Lo imaginé durante los segundos previos al impacto, cuando ya sabía que atropellaría al peatón. No pudo hacer nada; era demasiado tarde. Entonces lo imaginé durante los segundos del impacto, cuando el vehículo que manejaba destruyó los órganos vitales y los huesos del joven frutero y lo mandó volando calle abajo. ¿Pensó en pararse? ¿En ayudar? ¿Consideró, si bien brevemente, que quizá podría salvarlo si lo recogía y lo llevaba a un hospital? Sean cuales hayan sido las opciones que sopesó, eligió continuar su camino, decantándose, en la práctica, por interpretar el suceso como uno que era posible ignorar, moral, espiritual, cívica y legalmente.

Llegó a su casa y puede ser que haya tenido la prestancia de corroborar que no había sangre en el parachoques o en el bonete. Si la había, un manguerazo y listo, aunque su mujer y sus hijos se habrían preguntado que qué hace papá lavando la yipeta a tales horas… Pero quizá se lo perdonan; después de todo era una guagua de lujo del año.

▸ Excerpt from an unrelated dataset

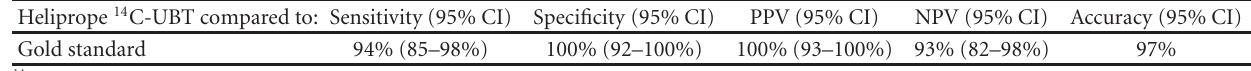
Table 2: Diagnostic performance of Heliprobe 14 C-UBT against gold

Alguna abolladura, necesariamente, tendría. Ya lo resolvería mañana temprano, de madrugada. Le pediría a su mujer que llevara a los muchachos a la escuela alegando un compromiso a primera hora. Entraría a la casa, en donde lo esperaría su familia, justo a tiempo para cenar. Se saludarían todos con mucho cariño y se sentarían a la mesa. Antes de comer darían gracias al Señor y mientras comparten los manjares cada cual contaría su día, como siempre, aunque papá hoy les parecería un poco distraído, hasta inquieto.

A la hora de dormir, los hijos del conductor lo besarían de buenas noches sin sospechar que besan a un homicida. Su mujer lo recibiría en su cama, desnuda, y haría el amor con un asesino.

Por la mañana, antes de que todos se levanten, nuestro conductor se sentaría a la mesa, donde la muchacha de servicio, oriunda de Jacmel, de donde proviene, sin él saberlo, el frutero que mató el día anterior, le serviría un tazón de café, endulzado con azúcar extraída de cañas malditas cortadas por compatriotas del hombre que, ayer, aplastó como a un perro. También comería de una bandeja con frutas de temporada, cultivadas por hombres y mujeres que hablan la lengua relampagueante de su víctima. Y, consumido el desayuno, abandonaría su lujoso edificio de apartamentos, levantado bloque por bloque por obreros cuyas muertes valen tanto como la del frutero que reventó con su yipeta, hacia un taller de desabolladura en el que, probablemente, toda evidencia quedaría eliminada por maestros del ferré provenientes de la tierra de Jacques-Stephan Alexis.

De pronto ya no tengo ninguna gana de comer melón y me duermo envenenado por mis propios pensamientos.